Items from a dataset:
......

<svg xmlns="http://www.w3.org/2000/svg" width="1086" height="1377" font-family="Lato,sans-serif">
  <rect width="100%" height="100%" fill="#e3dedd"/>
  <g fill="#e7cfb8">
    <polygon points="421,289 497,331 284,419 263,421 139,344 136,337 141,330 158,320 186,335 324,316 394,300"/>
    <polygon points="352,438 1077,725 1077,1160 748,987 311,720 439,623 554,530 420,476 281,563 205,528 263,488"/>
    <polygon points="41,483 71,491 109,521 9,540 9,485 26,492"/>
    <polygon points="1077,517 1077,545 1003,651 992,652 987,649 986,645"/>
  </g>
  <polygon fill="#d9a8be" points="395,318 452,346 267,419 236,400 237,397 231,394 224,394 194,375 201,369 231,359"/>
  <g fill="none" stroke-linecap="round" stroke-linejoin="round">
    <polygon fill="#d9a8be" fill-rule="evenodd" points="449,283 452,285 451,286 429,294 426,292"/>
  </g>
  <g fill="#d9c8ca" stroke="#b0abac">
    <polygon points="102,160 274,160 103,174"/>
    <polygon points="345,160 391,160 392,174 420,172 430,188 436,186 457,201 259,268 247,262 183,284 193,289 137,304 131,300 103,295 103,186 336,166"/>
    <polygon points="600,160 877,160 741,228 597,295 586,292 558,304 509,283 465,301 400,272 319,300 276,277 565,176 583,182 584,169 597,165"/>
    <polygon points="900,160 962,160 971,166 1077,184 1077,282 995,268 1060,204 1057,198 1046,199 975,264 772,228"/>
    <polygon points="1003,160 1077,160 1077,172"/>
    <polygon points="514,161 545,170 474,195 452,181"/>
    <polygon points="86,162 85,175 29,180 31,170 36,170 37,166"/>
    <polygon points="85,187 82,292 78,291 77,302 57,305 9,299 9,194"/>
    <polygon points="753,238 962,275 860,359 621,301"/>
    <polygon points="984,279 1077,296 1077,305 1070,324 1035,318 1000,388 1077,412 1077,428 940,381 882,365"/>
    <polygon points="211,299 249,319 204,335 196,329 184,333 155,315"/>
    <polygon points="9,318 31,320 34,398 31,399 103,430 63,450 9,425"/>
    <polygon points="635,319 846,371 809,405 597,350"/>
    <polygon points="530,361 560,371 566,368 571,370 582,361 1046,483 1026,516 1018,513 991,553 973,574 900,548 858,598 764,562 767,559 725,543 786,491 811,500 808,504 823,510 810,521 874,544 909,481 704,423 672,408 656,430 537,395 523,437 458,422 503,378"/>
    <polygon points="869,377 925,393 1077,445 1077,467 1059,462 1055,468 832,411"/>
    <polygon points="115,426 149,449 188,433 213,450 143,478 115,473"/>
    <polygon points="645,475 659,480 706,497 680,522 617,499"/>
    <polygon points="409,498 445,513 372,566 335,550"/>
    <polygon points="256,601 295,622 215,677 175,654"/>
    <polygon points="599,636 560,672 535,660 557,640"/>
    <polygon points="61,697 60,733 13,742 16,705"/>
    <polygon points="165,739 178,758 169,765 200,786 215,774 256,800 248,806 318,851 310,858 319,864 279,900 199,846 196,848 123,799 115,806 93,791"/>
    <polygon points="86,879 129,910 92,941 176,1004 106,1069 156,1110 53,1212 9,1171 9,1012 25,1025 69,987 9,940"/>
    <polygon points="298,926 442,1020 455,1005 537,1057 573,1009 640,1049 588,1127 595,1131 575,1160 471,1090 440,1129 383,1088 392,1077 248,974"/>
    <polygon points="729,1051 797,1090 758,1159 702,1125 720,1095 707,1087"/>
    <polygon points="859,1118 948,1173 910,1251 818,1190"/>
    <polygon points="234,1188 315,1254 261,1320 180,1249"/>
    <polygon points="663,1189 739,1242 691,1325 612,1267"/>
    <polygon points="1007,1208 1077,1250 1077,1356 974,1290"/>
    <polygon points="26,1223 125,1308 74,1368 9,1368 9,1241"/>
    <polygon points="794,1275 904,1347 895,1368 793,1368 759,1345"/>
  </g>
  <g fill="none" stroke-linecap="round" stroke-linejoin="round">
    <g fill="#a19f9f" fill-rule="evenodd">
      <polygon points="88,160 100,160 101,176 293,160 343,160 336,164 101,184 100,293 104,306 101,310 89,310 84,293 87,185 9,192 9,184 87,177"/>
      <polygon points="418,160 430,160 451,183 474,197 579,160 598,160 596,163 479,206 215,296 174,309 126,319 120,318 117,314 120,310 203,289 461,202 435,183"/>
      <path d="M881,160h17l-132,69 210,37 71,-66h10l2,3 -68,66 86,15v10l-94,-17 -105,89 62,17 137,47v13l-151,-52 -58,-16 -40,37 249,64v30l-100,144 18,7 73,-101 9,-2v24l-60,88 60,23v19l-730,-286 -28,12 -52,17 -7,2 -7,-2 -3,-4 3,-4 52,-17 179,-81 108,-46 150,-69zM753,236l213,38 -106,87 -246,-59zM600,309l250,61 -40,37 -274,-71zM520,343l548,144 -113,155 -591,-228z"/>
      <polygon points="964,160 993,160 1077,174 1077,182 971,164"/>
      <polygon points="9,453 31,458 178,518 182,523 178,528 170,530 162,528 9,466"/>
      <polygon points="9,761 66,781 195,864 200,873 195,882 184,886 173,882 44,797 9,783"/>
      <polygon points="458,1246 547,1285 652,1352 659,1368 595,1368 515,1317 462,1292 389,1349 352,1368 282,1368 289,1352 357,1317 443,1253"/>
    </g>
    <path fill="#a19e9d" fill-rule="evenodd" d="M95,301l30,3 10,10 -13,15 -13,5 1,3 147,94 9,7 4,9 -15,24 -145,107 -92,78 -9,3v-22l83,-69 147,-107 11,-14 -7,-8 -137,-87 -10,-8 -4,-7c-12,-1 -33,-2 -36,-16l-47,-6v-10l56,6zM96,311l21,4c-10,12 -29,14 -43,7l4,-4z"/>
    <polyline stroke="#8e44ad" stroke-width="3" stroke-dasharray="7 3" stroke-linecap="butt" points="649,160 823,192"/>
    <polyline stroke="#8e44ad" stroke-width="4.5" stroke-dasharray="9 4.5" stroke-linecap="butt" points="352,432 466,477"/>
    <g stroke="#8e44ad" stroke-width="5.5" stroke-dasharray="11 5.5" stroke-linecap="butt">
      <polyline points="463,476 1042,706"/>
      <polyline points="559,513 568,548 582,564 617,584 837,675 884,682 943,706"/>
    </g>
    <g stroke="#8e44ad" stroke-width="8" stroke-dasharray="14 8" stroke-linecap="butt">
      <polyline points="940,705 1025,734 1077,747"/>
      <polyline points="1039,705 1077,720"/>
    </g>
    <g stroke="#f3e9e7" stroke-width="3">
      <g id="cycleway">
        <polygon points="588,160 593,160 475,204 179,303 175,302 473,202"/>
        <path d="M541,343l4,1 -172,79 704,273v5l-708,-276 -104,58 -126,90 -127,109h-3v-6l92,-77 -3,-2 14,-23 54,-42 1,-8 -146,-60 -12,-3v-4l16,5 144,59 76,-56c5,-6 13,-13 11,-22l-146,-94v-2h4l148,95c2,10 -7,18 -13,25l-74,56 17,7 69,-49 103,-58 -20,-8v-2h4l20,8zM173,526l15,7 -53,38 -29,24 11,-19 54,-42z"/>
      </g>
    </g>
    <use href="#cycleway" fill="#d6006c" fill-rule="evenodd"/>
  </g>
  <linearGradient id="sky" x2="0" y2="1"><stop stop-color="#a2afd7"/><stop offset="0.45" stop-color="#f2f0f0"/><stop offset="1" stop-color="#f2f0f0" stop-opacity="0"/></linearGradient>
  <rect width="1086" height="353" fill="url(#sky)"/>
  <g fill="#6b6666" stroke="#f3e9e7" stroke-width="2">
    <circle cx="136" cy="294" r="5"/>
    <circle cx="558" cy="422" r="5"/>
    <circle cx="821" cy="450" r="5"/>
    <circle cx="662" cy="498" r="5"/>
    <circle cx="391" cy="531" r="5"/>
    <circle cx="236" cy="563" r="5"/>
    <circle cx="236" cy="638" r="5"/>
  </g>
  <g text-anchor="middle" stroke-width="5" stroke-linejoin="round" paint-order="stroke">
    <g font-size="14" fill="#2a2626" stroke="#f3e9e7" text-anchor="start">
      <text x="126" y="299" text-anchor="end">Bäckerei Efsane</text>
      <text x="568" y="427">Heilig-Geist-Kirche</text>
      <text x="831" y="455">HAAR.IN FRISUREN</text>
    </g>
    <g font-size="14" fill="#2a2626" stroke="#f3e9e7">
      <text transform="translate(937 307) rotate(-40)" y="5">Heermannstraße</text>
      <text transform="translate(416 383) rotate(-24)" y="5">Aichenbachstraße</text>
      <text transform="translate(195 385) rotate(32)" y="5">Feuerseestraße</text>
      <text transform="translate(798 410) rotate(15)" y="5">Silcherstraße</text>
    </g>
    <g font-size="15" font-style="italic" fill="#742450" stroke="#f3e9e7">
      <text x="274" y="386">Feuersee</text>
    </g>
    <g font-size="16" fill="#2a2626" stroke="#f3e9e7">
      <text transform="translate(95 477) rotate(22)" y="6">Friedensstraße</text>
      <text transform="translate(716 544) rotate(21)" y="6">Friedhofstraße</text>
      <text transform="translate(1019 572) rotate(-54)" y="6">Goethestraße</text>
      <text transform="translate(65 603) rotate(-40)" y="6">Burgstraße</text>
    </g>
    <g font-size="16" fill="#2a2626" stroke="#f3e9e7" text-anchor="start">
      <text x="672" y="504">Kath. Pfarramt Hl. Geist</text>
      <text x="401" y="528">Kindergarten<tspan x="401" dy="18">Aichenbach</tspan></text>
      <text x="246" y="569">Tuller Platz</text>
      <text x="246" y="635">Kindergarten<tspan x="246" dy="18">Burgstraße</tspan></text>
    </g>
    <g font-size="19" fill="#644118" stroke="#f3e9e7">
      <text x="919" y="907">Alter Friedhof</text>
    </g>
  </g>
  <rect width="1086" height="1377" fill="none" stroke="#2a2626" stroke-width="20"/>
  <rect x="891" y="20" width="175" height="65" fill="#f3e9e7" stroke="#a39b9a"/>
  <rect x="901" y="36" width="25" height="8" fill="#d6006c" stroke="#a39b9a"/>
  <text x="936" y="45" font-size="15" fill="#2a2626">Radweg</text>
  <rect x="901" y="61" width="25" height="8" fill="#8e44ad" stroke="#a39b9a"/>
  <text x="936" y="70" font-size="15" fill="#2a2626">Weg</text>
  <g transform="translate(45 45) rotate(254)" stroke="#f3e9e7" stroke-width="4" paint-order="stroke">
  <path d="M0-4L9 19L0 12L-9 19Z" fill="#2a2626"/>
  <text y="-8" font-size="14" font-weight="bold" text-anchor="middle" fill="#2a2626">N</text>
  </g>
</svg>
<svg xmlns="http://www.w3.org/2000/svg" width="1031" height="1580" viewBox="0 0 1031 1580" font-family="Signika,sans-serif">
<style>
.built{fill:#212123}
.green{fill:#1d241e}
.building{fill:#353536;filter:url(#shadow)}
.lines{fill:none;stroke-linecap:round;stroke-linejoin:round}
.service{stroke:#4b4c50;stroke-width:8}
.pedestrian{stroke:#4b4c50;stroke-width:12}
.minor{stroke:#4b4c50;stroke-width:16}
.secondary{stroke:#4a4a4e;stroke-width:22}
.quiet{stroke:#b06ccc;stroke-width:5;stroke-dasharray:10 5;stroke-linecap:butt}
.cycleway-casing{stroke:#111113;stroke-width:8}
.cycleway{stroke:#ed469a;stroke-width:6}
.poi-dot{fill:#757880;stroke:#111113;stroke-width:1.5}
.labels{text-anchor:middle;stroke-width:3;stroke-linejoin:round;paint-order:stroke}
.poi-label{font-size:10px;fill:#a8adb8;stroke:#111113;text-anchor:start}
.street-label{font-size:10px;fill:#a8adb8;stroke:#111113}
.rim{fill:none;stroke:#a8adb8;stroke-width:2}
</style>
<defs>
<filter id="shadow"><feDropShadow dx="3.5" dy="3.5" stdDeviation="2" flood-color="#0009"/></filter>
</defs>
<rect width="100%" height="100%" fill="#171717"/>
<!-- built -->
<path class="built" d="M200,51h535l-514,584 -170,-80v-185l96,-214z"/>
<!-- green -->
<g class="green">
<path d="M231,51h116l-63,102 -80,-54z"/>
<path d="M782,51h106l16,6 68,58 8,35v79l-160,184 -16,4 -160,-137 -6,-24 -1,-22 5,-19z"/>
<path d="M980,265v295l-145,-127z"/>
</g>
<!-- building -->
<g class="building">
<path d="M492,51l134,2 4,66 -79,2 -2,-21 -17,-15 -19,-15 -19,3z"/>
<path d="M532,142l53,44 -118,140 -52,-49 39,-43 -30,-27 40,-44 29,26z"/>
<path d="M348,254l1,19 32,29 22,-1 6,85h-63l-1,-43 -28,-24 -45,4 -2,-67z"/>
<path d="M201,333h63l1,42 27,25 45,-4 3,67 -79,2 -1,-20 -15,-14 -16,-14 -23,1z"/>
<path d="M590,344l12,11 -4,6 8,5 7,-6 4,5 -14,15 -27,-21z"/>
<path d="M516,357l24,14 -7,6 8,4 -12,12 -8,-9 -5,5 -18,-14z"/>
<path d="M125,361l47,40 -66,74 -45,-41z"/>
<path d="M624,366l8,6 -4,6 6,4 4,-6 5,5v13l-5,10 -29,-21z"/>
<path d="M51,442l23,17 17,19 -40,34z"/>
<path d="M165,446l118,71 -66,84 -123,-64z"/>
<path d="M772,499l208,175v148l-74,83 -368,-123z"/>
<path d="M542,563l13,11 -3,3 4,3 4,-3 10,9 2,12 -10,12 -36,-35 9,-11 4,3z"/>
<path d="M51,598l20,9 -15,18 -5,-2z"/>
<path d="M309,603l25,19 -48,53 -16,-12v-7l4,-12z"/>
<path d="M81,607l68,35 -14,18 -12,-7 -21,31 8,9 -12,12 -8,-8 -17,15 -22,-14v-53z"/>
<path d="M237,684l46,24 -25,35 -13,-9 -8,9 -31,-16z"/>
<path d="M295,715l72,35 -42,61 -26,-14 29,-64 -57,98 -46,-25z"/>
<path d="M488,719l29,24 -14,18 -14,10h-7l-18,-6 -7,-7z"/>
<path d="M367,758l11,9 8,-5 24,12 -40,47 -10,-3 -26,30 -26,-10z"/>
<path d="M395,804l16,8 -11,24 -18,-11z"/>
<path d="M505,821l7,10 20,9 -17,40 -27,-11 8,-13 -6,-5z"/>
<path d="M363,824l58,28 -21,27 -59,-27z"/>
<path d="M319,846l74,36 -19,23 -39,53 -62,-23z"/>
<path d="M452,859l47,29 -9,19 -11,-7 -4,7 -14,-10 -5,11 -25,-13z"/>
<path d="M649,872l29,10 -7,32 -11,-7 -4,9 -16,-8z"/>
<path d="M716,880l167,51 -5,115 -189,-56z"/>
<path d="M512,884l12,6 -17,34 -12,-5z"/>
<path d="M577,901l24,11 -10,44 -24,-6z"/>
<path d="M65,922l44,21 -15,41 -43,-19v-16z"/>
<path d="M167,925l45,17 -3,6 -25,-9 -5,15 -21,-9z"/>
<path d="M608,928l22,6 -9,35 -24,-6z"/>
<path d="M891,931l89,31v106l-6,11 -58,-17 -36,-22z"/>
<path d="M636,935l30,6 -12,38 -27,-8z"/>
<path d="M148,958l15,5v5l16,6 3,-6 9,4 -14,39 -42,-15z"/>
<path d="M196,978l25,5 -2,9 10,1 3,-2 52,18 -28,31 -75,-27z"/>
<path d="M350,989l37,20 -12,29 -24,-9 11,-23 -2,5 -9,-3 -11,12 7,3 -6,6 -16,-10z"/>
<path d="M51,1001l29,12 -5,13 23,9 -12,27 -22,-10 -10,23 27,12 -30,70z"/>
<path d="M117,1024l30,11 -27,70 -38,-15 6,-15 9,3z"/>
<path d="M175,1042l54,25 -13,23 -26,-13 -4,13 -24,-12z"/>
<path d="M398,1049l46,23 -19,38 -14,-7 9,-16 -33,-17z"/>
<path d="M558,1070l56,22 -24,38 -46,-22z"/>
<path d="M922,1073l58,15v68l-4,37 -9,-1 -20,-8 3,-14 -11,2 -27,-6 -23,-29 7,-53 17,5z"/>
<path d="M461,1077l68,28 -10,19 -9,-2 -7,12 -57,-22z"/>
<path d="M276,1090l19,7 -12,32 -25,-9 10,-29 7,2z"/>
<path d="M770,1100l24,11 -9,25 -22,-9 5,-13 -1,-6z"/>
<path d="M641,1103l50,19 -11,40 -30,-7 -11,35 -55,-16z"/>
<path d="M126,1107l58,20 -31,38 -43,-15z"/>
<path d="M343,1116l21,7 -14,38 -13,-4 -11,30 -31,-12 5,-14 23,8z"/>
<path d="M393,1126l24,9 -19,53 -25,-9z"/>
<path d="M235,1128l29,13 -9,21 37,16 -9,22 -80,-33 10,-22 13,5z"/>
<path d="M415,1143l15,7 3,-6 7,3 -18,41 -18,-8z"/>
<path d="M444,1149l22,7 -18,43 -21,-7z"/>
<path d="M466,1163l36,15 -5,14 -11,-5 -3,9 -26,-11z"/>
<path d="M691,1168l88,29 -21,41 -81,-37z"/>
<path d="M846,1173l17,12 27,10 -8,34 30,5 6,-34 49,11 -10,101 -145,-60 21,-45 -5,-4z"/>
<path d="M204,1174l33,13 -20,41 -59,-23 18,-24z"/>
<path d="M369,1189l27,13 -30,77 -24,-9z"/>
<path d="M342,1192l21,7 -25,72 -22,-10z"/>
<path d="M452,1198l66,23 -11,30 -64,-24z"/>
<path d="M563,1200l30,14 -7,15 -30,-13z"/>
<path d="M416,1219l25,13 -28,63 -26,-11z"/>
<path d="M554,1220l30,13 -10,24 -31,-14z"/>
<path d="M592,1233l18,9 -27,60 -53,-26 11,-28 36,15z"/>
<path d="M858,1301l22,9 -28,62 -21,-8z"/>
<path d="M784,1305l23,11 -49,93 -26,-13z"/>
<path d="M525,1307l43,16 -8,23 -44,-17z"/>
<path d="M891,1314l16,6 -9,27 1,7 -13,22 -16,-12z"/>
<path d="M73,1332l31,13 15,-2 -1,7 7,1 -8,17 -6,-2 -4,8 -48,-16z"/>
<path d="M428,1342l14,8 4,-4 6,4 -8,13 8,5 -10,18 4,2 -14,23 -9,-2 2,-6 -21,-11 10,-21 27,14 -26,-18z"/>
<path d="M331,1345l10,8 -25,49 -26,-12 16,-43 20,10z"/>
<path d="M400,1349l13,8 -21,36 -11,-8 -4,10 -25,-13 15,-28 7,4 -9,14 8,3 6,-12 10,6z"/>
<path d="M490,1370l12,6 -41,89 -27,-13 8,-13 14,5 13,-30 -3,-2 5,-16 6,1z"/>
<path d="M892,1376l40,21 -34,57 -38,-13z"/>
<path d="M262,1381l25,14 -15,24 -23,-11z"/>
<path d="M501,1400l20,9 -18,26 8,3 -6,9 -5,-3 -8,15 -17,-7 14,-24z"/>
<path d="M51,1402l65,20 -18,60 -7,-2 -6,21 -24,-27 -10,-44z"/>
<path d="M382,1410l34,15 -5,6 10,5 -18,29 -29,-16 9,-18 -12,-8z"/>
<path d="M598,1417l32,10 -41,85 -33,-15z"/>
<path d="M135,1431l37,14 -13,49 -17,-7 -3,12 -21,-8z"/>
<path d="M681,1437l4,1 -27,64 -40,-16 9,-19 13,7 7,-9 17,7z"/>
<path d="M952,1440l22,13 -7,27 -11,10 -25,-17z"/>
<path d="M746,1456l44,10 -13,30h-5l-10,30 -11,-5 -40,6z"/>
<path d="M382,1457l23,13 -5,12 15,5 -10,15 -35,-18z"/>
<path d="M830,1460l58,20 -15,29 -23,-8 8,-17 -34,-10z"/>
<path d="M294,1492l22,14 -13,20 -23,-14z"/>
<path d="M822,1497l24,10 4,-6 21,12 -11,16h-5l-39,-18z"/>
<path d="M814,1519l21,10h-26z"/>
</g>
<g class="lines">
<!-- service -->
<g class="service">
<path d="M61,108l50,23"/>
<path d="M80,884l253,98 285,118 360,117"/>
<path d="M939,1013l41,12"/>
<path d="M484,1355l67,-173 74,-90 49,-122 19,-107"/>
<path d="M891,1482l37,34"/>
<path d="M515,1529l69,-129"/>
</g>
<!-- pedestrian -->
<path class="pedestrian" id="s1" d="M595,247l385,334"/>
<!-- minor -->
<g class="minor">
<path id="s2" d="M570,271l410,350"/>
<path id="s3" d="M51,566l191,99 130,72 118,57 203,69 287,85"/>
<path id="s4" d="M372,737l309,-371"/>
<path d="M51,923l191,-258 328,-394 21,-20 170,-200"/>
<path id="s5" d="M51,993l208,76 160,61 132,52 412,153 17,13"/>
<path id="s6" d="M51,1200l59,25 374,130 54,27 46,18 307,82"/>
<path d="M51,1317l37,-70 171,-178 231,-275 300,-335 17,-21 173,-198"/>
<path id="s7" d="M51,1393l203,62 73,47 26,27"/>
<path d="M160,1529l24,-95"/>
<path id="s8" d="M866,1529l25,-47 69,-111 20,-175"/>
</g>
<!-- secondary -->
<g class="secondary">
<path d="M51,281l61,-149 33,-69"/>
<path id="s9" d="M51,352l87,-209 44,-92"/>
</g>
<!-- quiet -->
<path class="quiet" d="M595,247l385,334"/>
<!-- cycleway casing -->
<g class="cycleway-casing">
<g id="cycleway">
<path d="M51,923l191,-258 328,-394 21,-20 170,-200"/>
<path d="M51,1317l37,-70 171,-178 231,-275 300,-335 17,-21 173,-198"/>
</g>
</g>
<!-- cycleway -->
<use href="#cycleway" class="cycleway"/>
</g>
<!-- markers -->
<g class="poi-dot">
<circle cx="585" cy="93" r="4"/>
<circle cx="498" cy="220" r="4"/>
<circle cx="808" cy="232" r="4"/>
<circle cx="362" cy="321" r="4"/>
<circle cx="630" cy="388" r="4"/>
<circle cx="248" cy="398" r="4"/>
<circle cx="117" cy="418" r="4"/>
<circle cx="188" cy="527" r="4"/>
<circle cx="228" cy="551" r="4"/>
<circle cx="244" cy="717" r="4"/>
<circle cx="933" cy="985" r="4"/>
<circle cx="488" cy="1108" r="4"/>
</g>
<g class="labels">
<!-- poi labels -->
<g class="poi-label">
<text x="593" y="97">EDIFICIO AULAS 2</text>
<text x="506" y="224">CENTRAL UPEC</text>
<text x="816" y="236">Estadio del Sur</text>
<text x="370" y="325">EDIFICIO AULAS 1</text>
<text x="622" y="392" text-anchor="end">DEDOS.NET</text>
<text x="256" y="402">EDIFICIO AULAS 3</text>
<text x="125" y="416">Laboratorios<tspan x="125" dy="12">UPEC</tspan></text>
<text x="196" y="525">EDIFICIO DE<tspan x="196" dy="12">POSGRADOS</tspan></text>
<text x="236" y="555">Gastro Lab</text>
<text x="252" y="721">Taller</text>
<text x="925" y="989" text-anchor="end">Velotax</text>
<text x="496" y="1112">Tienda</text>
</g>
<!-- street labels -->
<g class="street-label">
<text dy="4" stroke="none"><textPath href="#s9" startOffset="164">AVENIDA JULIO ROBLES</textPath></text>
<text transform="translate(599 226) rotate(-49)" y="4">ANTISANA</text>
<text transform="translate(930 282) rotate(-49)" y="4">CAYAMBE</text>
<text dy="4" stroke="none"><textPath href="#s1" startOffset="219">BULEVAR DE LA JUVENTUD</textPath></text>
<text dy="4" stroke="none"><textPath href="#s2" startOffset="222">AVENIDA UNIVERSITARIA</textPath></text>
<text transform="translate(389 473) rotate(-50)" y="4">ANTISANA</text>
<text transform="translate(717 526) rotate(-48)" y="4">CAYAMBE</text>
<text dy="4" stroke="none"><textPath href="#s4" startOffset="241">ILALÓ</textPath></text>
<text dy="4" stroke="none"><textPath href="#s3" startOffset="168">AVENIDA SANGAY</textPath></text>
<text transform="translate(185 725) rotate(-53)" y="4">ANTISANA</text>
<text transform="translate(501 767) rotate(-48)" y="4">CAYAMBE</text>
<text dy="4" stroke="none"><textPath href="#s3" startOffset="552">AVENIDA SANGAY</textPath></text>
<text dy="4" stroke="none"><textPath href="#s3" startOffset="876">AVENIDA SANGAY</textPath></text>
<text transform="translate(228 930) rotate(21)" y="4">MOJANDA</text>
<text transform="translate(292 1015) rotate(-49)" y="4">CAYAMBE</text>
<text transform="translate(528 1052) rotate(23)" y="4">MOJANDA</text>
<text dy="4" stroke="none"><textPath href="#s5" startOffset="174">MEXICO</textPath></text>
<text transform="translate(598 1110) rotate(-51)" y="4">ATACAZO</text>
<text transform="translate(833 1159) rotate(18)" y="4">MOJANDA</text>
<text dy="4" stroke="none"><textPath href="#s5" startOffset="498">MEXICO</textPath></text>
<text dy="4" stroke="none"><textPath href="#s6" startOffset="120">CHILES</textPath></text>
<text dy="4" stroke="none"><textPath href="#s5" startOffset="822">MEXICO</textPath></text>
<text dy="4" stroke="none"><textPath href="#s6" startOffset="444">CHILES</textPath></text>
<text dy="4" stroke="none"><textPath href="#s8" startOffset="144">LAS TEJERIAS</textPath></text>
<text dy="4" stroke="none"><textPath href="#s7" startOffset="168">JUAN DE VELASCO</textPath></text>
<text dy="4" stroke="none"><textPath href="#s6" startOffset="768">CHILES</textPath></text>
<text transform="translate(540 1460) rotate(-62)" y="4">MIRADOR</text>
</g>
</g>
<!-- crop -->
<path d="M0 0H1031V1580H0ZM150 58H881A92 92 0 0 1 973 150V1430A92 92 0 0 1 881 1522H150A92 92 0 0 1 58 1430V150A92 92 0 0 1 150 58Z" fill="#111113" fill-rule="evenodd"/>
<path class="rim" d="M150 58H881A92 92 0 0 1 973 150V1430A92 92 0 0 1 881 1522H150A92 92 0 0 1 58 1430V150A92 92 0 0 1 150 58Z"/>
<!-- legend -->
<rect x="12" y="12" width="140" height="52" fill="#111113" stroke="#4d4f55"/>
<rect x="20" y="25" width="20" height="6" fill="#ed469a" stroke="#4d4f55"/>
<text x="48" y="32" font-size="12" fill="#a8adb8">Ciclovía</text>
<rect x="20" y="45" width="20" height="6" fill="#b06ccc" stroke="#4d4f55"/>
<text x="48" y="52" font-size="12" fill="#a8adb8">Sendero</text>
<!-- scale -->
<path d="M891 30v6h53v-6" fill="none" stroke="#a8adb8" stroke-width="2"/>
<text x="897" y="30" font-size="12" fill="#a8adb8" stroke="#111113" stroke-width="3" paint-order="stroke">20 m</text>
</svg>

......

• [Exercise description]:
Search the data above for the string "lines". Report every line where it is found.

• [Expected answer]:
.lines{fill:none;stroke-linecap:round;stroke-linejoin:round}
<g class="lines">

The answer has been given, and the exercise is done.